SQL Tutorial

SQL Recursive Queries and CTEs: Tutorial with Examples (2026)

A hands-on guide to recursive CTEs in SQL. Learn the anatomy of a recursive query, write them across every major database, and solve real problems like org charts, category trees, bill of materials, and date series generation.

Mar 24, 2026 10 min read

What Are Recursive CTEs?

A recursive CTE is a Common Table Expression that references itself. It lets you traverse hierarchical data, walk graphs, and generate sequences without writing procedural code or stacking self-joins of unknown depth.

Standard CTEs (introduced with the WITH keyword) run once and produce a fixed result set. Recursive CTEs run in a loop: each iteration reads the rows produced by the previous iteration, adds new rows, and stops when no new rows appear. This makes them the go-to tool for any problem where the depth of the data is not known in advance.

Common use cases include:

  • Organizational charts (manager-to-report chains)
  • Category and subcategory trees
  • Bill of materials (parts containing other parts)
  • File system or menu path traversal
  • Generating date or number sequences
  • Finding shortest paths in network graphs

Anatomy of a Recursive CTE

Every recursive CTE has exactly two parts joined by UNION ALL:

  1. Anchor member -- the base query that returns the starting rows. It runs once.
  2. Recursive member -- the query that references the CTE itself, joining new rows to the previous iteration. It runs repeatedly until it returns zero rows.
WITH RECURSIVE cte_name AS (
    -- Anchor member: starting rows
    SELECT columns
    FROM base_table
    WHERE starting_condition

    UNION ALL

    -- Recursive member: references cte_name
    SELECT columns
    FROM base_table
    JOIN cte_name ON base_table.parent = cte_name.id
)
SELECT * FROM cte_name;

The database executes the anchor first, puts those rows into a working table, then runs the recursive member against that working table. New rows are added to the working table and fed back into the next iteration. When the recursive member returns an empty set, execution stops and the full result is returned.

Key rules:

  • The anchor and recursive members must have the same number of columns with compatible types.
  • The recursive member must reference the CTE name exactly once in its FROM or JOIN.
  • You cannot use GROUP BY, HAVING, DISTINCT, or aggregate functions in the recursive member (in most databases).

[Stored items]
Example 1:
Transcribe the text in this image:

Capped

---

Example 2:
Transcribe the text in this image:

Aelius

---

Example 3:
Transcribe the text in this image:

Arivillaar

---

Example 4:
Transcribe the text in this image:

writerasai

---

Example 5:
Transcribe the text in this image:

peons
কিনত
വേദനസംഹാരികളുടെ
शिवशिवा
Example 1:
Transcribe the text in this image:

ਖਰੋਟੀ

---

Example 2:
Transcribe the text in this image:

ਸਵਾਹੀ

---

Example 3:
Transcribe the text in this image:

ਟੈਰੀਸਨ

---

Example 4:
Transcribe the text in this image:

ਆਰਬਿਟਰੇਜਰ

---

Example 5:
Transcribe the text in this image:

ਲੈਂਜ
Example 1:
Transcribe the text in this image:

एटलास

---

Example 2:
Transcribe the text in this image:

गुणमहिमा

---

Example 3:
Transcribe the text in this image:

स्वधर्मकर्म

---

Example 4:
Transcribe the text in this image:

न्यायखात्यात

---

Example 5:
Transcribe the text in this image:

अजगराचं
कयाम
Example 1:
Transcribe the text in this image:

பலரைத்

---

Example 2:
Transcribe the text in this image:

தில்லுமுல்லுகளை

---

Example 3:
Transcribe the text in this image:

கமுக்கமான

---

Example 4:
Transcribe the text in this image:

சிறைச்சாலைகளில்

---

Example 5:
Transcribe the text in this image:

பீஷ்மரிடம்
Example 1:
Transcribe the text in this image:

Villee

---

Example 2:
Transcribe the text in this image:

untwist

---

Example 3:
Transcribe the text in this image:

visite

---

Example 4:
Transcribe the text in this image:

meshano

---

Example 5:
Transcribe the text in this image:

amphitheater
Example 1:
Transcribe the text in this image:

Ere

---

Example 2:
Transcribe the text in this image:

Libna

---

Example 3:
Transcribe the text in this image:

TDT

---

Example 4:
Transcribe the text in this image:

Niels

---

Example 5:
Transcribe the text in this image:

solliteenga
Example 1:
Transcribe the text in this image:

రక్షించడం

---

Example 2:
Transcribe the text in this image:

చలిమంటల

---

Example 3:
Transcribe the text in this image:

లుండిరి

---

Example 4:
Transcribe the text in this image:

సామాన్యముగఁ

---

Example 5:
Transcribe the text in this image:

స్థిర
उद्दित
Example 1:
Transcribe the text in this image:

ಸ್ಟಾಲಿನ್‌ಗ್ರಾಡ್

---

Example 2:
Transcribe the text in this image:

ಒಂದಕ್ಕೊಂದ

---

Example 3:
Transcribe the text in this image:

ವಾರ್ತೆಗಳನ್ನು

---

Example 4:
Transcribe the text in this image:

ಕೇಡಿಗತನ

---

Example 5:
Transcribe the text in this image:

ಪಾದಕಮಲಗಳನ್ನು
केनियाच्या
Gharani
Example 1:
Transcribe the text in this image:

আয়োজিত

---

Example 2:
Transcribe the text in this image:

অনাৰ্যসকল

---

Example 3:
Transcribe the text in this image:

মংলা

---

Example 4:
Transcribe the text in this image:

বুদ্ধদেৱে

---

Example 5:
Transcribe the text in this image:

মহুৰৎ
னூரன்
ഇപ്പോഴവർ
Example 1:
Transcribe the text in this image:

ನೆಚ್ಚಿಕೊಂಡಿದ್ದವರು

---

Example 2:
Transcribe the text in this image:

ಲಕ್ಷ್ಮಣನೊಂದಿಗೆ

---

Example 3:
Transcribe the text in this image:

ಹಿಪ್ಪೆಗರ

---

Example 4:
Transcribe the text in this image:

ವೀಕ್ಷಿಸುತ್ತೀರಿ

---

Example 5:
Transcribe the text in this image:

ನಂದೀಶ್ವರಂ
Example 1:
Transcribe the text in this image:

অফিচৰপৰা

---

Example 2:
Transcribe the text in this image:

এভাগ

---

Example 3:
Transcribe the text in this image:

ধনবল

→ Written task:
Render this sentence from the SQL tutorial in Spanish: "When the recursive member returns an empty set, execution stops and the full result is returned."

→ The response:
Cuando el miembro recursivo devuelve un conjunto vacío, la ejecución se detiene y se devuelve el resultado completo.